SUPPLIED RECORDS>
━━━━━━━━━━━━━━━━

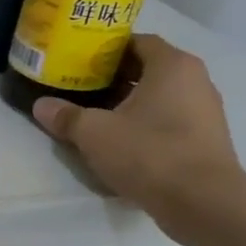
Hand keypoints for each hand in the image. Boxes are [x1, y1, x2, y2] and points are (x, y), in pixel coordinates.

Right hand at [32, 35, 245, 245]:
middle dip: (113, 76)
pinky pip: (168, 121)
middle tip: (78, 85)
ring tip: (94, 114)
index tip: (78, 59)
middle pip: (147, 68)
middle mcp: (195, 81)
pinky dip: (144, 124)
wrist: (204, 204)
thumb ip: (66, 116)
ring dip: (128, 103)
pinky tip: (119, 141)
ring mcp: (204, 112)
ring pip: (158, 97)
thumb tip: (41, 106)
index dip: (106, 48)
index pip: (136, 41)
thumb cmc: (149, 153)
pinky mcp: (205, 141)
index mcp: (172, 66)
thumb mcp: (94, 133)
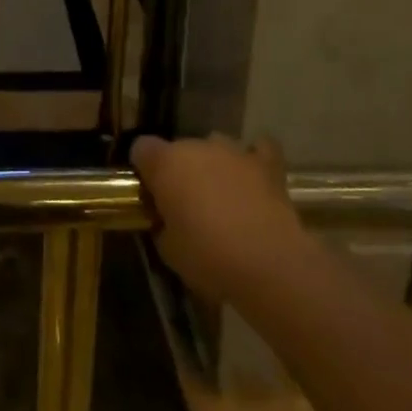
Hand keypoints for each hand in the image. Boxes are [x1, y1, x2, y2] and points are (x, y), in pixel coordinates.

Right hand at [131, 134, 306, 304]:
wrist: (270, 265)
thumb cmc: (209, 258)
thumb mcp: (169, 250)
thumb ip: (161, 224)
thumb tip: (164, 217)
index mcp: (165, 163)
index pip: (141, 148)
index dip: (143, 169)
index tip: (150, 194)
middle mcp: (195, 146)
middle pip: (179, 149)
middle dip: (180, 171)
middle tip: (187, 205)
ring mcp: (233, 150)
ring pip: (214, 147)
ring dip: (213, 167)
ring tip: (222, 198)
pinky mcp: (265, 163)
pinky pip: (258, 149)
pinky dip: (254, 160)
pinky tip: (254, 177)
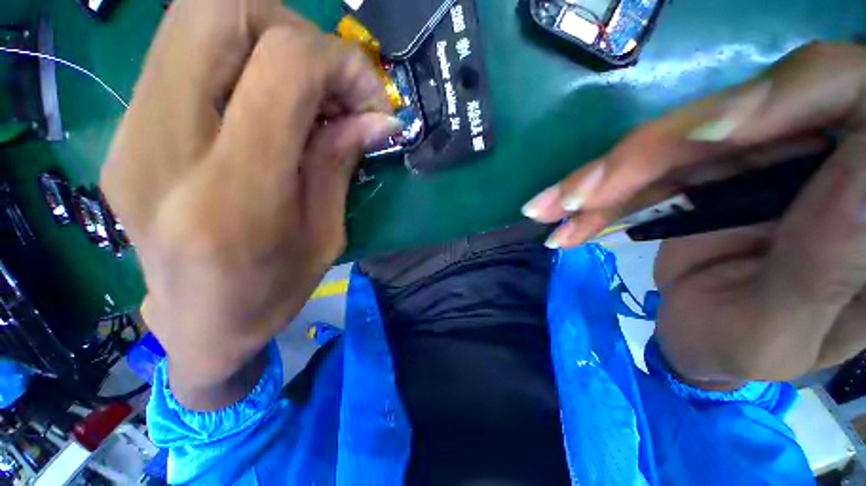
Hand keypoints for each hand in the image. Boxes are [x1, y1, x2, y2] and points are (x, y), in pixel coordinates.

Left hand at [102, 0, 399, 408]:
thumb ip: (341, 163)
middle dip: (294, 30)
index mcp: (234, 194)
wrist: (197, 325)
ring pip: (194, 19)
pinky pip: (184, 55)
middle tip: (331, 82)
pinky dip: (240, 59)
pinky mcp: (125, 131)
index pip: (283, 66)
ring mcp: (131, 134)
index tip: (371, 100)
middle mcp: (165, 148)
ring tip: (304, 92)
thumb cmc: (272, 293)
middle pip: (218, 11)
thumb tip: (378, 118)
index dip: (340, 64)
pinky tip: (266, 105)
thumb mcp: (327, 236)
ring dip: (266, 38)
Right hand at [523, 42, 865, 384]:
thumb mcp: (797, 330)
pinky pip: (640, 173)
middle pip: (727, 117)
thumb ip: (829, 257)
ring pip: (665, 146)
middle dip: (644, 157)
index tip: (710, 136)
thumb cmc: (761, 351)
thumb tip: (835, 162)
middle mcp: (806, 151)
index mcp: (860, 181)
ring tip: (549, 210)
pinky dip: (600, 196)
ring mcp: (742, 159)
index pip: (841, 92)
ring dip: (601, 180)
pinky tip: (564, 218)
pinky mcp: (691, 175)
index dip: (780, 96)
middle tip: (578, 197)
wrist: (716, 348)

━━━━━━━━━━━━━━━━

With the pictures removed, write out exactly the lines from the line containing "pinky mcp: (265, 163)" through the last line of the material above, both included.

pinky mcp: (265, 163)
pinky pip: (258, 149)
pinky dip: (254, 160)
pinky tip: (254, 177)
Hand keypoints for each hand in the image. Boxes are [x1, y1, x2, y2] and points are (x, y), in pixel coordinates.

Left hand at [102, 0, 399, 408]:
thumb ip: (341, 163)
middle dip: (294, 30)
index mcp: (234, 194)
wrist: (197, 325)
ring pip: (194, 19)
pinky pip: (184, 55)
middle tip: (331, 82)
pinky dip: (240, 59)
pinky mcp: (125, 131)
index pip: (283, 66)
ring mcp: (131, 134)
index tip: (371, 100)
middle mcp: (165, 148)
ring tip: (304, 92)
thumb cmc: (272, 293)
middle pip: (218, 11)
thumb tip: (378, 118)
index dip: (340, 64)
pinky tip: (266, 105)
thumb mcp: (327, 236)
ring dip: (266, 38)
Right hand at [523, 42, 865, 384]:
thumb mcp: (797, 330)
pinky pip: (640, 173)
middle pip: (727, 117)
thumb ip: (829, 257)
ring pip: (665, 146)
middle dip: (644, 157)
index tip: (710, 136)
thumb cmc: (761, 351)
thumb tip: (835, 162)
middle mcp: (806, 151)
index mcp: (860, 181)
ring tip: (549, 210)
pinky dip: (600, 196)
ring mcp: (742, 159)
index pip: (841, 92)
ring dip: (601, 180)
pinky tip: (564, 218)
pinky mcp: (691, 175)
index dip: (780, 96)
middle tip: (578, 197)
wrist: (716, 348)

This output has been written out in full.